[[ RECORDS SHOWN open ]]

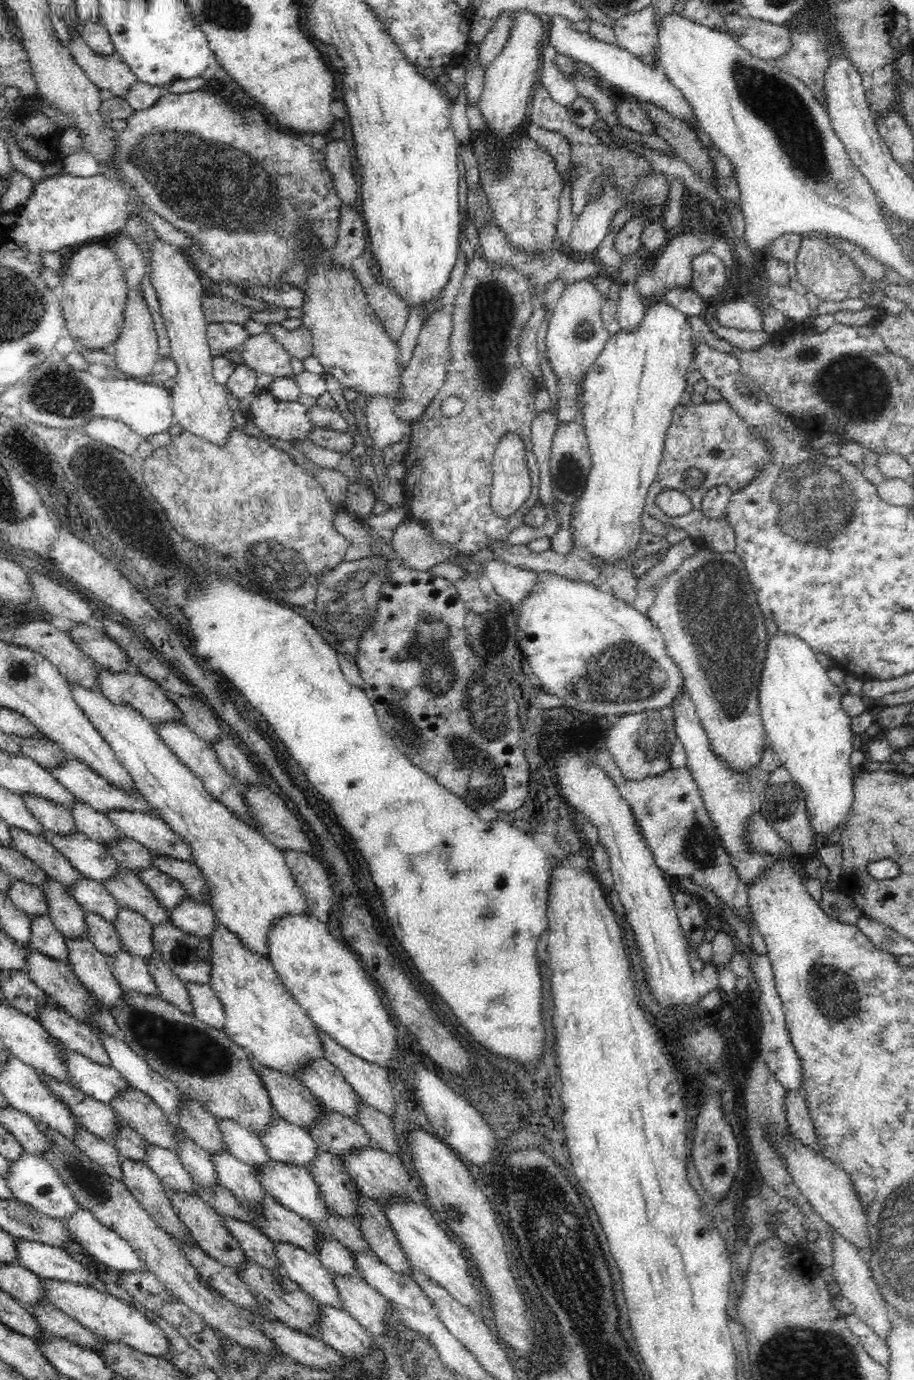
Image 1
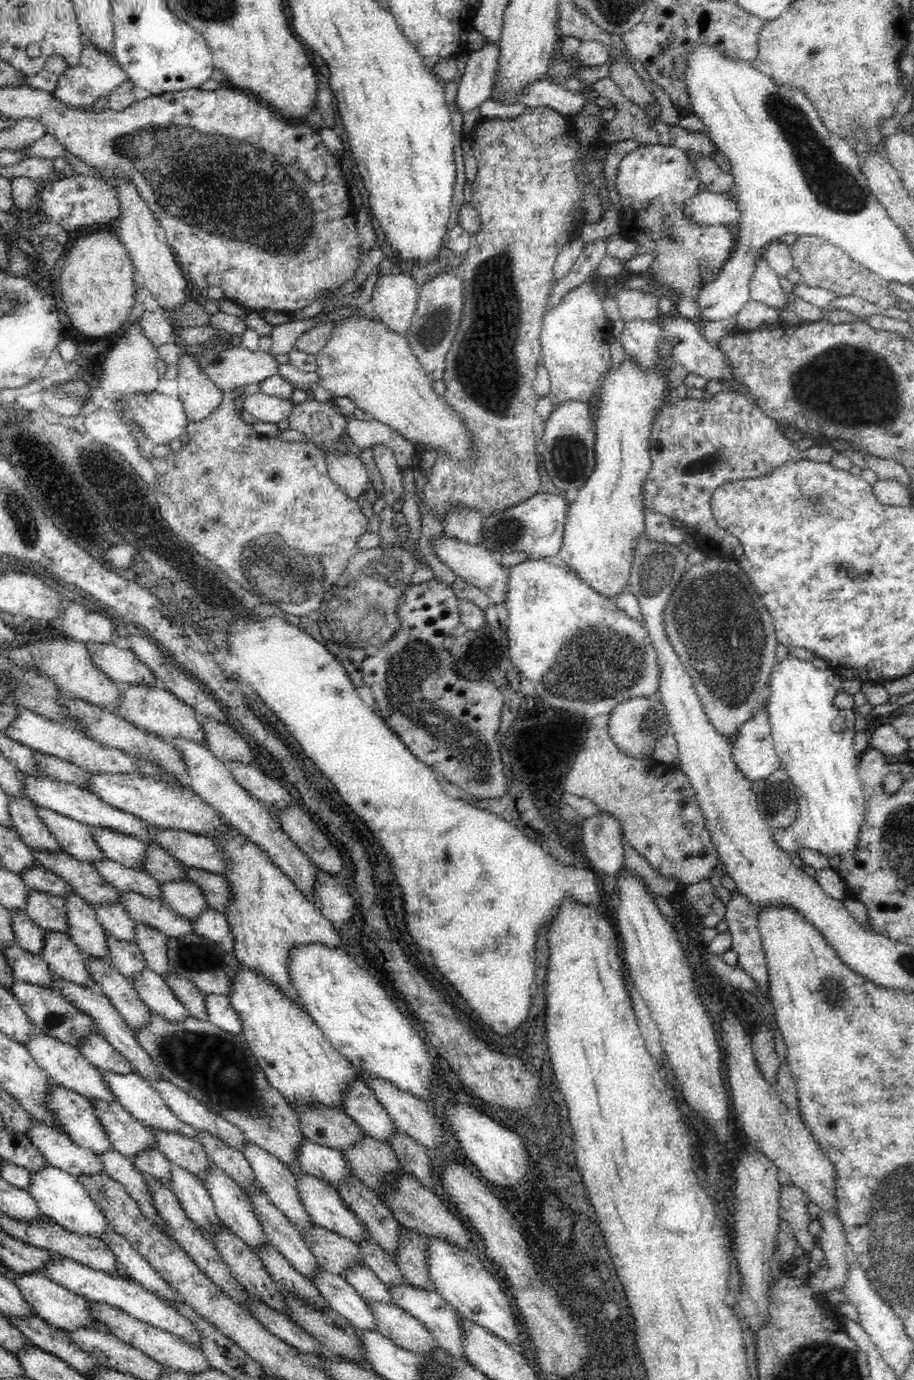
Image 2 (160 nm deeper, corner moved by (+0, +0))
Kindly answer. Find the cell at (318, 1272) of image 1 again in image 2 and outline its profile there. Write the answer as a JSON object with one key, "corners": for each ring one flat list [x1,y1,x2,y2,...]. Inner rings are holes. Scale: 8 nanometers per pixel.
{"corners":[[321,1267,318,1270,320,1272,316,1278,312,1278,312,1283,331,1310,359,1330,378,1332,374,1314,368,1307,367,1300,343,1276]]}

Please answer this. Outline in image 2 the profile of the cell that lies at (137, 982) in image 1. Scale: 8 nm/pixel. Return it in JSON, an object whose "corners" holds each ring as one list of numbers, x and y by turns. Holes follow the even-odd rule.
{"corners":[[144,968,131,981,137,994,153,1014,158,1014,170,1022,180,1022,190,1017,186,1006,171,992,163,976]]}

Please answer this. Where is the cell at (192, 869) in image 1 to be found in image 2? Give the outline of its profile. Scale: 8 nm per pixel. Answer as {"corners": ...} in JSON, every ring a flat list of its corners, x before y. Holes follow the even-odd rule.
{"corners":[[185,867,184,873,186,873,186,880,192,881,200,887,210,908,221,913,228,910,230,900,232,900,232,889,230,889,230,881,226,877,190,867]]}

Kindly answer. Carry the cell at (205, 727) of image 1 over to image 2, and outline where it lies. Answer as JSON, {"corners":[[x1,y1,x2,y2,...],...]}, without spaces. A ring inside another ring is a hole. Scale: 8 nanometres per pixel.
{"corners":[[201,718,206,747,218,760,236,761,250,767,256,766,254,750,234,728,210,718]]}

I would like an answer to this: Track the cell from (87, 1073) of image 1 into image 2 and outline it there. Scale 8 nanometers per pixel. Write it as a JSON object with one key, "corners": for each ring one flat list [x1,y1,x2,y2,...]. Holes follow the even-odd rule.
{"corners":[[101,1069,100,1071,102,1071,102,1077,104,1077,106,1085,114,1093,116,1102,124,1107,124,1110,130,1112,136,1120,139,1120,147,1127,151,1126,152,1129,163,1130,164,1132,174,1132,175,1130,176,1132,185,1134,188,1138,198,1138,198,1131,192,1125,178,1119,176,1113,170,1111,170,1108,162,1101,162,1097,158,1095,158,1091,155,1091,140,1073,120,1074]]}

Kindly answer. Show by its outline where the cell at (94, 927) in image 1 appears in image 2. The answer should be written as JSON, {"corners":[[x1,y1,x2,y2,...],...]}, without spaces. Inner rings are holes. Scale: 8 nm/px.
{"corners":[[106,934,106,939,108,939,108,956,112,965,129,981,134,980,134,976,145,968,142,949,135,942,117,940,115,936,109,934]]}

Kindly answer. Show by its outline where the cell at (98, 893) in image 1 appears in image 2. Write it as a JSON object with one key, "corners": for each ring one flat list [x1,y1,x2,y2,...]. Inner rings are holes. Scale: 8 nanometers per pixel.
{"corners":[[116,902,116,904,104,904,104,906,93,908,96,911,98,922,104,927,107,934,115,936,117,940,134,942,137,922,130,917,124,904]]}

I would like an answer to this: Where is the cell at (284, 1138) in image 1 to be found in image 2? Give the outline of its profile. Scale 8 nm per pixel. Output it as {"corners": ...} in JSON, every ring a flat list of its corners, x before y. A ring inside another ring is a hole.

[[ RECORDS SHOWN closed ]]

Retype the records exactly. Any image in them should not appear in what you write.

● **SOLUTION TO THE EXERCISE**
Image 1
Image 2 (160 nm deeper, corner moved by (+0, +0))
Kindly answer. Find the cell at (318, 1272) of image 1 again in image 2 and outline its profile there. Write the answer as a JSON object with one key, "corners": for each ring one flat list [x1,y1,x2,y2,...]. Inner rings are holes. Scale: 8 nanometers per pixel.
{"corners":[[321,1267,318,1270,320,1272,316,1278,312,1278,312,1283,331,1310,359,1330,378,1332,374,1314,368,1307,367,1300,343,1276]]}

Please answer this. Outline in image 2 the profile of the cell that lies at (137, 982) in image 1. Scale: 8 nm/pixel. Return it in JSON, an object whose "corners" holds each ring as one list of numbers, x and y by turns. Holes follow the even-odd rule.
{"corners":[[144,968,131,981,137,994,153,1014,158,1014,170,1022,180,1022,190,1017,186,1006,171,992,163,976]]}

Please answer this. Where is the cell at (192, 869) in image 1 to be found in image 2? Give the outline of its profile. Scale: 8 nm per pixel. Answer as {"corners": ...} in JSON, every ring a flat list of its corners, x before y. Holes follow the even-odd rule.
{"corners":[[185,867,184,873,186,873,186,880,192,881,200,887,210,908,221,913,228,910,230,900,232,900,232,889,230,889,230,881,226,877,190,867]]}

Kindly answer. Carry the cell at (205, 727) of image 1 over to image 2, and outline where it lies. Answer as JSON, {"corners":[[x1,y1,x2,y2,...],...]}, without spaces. A ring inside another ring is a hole. Scale: 8 nanometres per pixel.
{"corners":[[201,718,206,747,218,760,236,761,250,767,256,766,254,750,234,728,210,718]]}

I would like an answer to this: Track the cell from (87, 1073) of image 1 into image 2 and outline it there. Scale 8 nanometers per pixel. Write it as a JSON object with one key, "corners": for each ring one flat list [x1,y1,x2,y2,...]. Holes follow the even-odd rule.
{"corners":[[101,1069,100,1071,102,1071,102,1077,104,1077,106,1085,114,1093,116,1102,124,1107,124,1110,130,1112,136,1120,139,1120,147,1127,151,1126,152,1129,163,1130,164,1132,174,1132,175,1130,176,1132,185,1134,188,1138,198,1138,198,1131,192,1125,178,1119,176,1113,170,1111,170,1108,162,1101,162,1097,158,1095,158,1091,155,1091,140,1073,120,1074]]}

Kindly answer. Show by its outline where the cell at (94, 927) in image 1 appears in image 2. The answer should be written as JSON, {"corners":[[x1,y1,x2,y2,...],...]}, without spaces. Inner rings are holes. Scale: 8 nm/px.
{"corners":[[106,934,106,939,108,939,108,956,112,965,129,981,134,980,134,976,145,968,142,949,135,942,117,940,115,936,109,934]]}

Kindly answer. Show by its outline where the cell at (98, 893) in image 1 appears in image 2. Write it as a JSON object with one key, "corners": for each ring one flat list [x1,y1,x2,y2,...]. Inner rings are holes. Scale: 8 nanometers per pixel.
{"corners":[[116,902,116,904,104,904,104,906,93,908,96,911,98,922,104,927,107,934,115,936,117,940,134,942,137,922,130,917,124,904]]}

I would like an answer to this: Where is the cell at (284, 1138) in image 1 to be found in image 2? Give the outline of its profile. Scale 8 nm per pixel. Output it as {"corners": ...} in JSON, every ring a flat list of its corners, x before y. A ring inside another ring is a hole.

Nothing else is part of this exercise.